LHC never had a chance to see any of that. It has a small chance to see SUSY, but that's not enough for force unification.
I never said we'd see force unification. I said we could see unwanted things preventing it from being as easy as many expect. How you got me saying the opposite of what I said, I have no idea at all.
And I maintain that the LHC was built to probe what exists at higher energies, not to simply rubber stamp a theoretical model. That is the kind of thinking only a theoretician could have since no experimenter is hoping to confirm any theory, but to challenge them.
The fact it has found a boson while still only warming up to full power does not entail a closure of the particle physics to be done by the LHC. that notion seems rather odd since it presupposes the results of experiments not yet performed to be foregone.
That is equivalent to someone from the early 20th century saying the trans-Atlantic cable is only ever going to be good for telegraphy and that this is all forgone.
We don't know what will be there. Saying we do is just antithetical to science.
The idea that you build your machines for wild goose chases, as you suggest, is completely wrong, though.

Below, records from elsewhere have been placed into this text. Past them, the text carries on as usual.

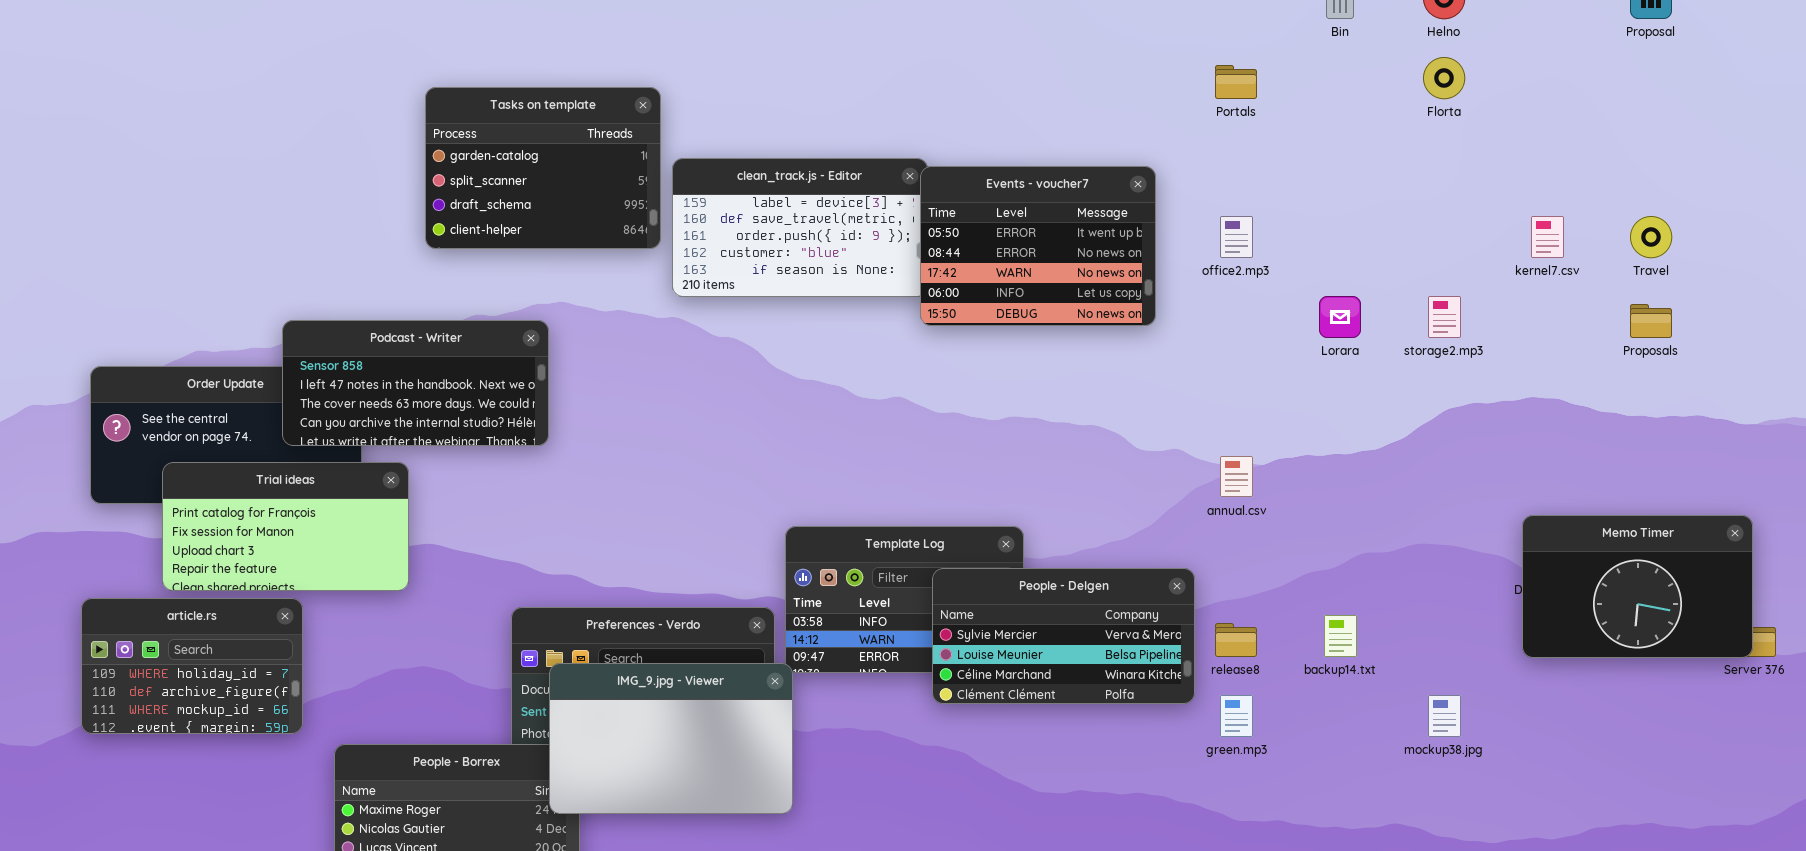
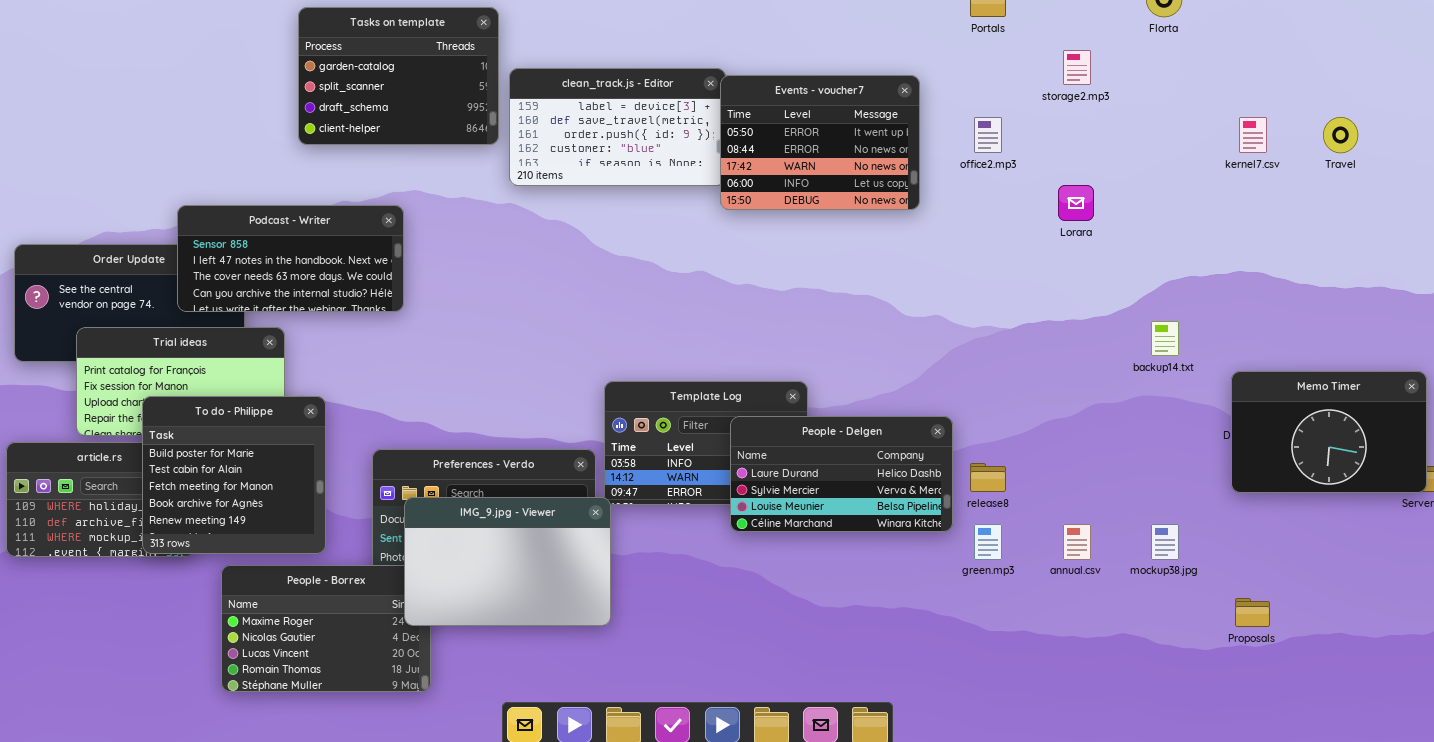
storage2.mp3: [1428,296,1461,338] -> [1063,50,1091,85], moved
Proposals: [1630,304,1672,338] -> [1235,598,1270,627], moved
annual.csv: [1220,456,1253,497] -> [1063,524,1091,560], moved
To do - Philippe: none -> [142,396,326,554], opened
People - Delgen: [932,568,1195,704] -> [730,416,953,532], scrolled up 1 row
backup14.txt: [1324,615,1357,657] -> [1151,321,1179,356], moved

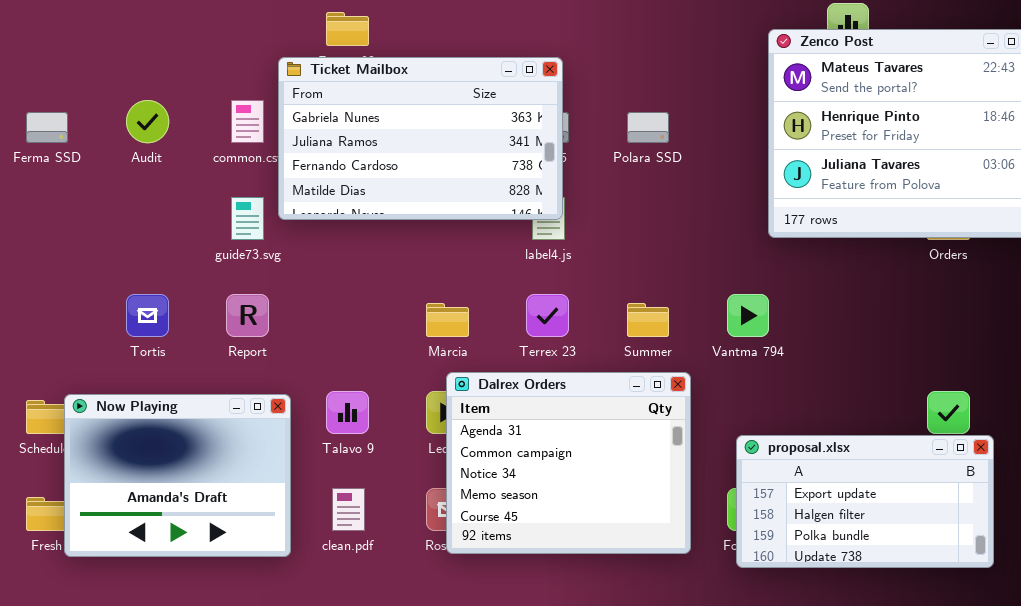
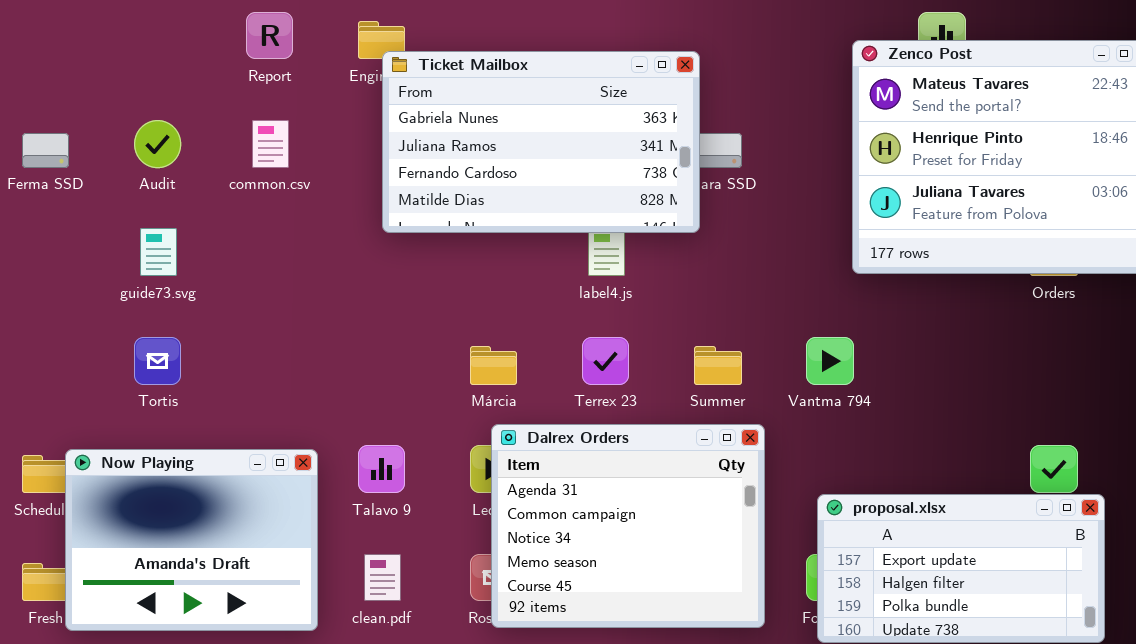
Ticket Mailbox: [278,57,563,220] -> [382,51,700,233], moved
guide73.svg: [231,197,264,240] -> [140,228,177,276], moved
Report: [226,294,269,337] -> [246,12,293,59], moved

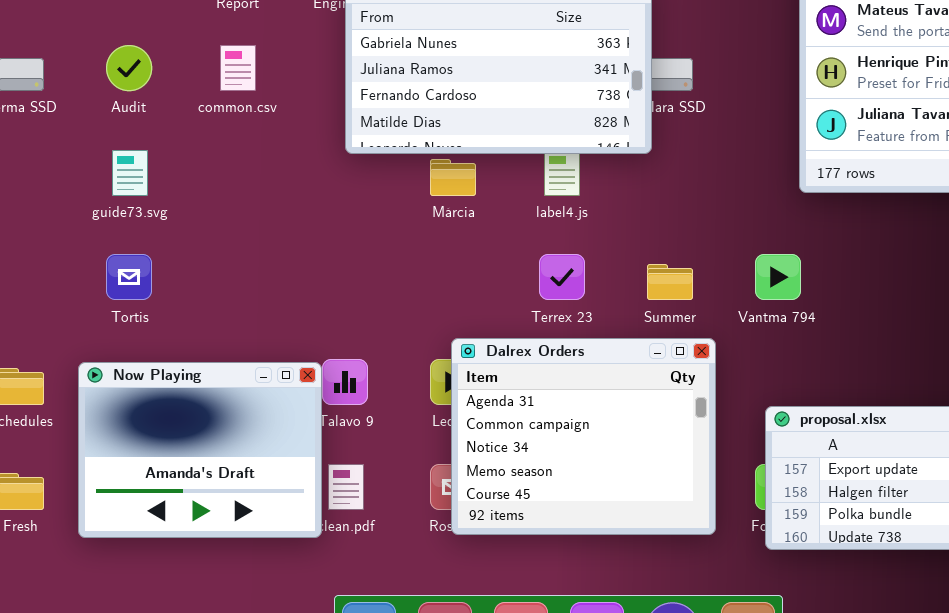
Márcia: [470,346,517,385] -> [430,159,476,196], moved
Now Playing: [65,449,318,631] -> [78,362,322,538], moved

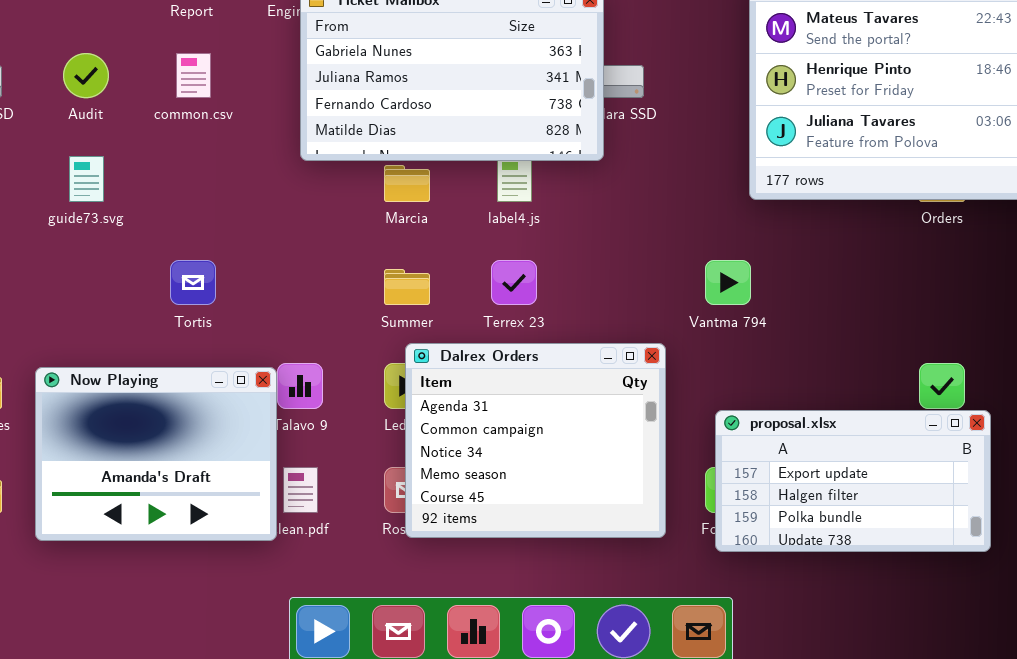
Tortis: [106,254,152,300] -> [170,260,216,305], moved
Summer: [647,264,693,300] -> [384,269,430,305], moved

That's now how we do it.
"Well none of that is true of course but it is given impetus when it's claimed scientists spent 10 billion dollars just to find one subatomic particle and to play with it."
Well, that's pretty much what it boils down to, at this moment. There are more science goals, of course, like finding signs for SUSY and understanding quark-gluon-plasmas in heavy ion collisions, but those are of even less interest to the public than the Higgs, so nobody talks much about them.
And who can remember when we had a had chance to act like a nation where research was important? We just walked off the stage. A National disgrace.
http://www.damninteresting.com/americas-discarded-superconducting-supercollider/
America’s Discarded Superconducting Supercollider
"But in 1993 after investing over $2 billion dollars into the project, President Clinton and Congress cancelled it entirely. Highly sophisticated machinery and laboratories were simply sold to the highest bidder, and thousands of acres of empty land were parceled off and sold as well".
The research community has learned the hard way through SSC that not every gift from politics is a good one.
This is reason for us to spend millions on science. If we want to know where we came from, and how we came to be, then we need discoveries like this. If we can discover where we came from then we can learn where we are going.
As to what dark matter is and how it acquires its mass, that's a question that can't be answered at this time, since we know too little about it.
Also, does a photon have volume? If it does, why does it acquire no mass moving through the Higgs field?
Thanks
That would be wrong. These particles are acquiring mass due to their interaction with the Higgs, but that's not volume dependent. In gauge field theory all particles are ideal points without any volume.
What has "volume", or better, a scale, are the interactions between particles. That's simply the distances at which particles interact with each other in such a way that the interactions matter to their dynamics. But that is not the extent of each particle, but merely the spatial distance between any two. It's no different from two magnets showing stronger interactions the closer they come to each other. At some point it is hard to pull them apart or to push them closer together. An equivalent effect happens between any two particles that interact with each other.
Thanks , Albert , for theoretical physics. There will always be the next question. And what a thing we are , to go , in a few hundred years , from dropping things off a wall to racecoursing things at nearly the speed limit...or is it?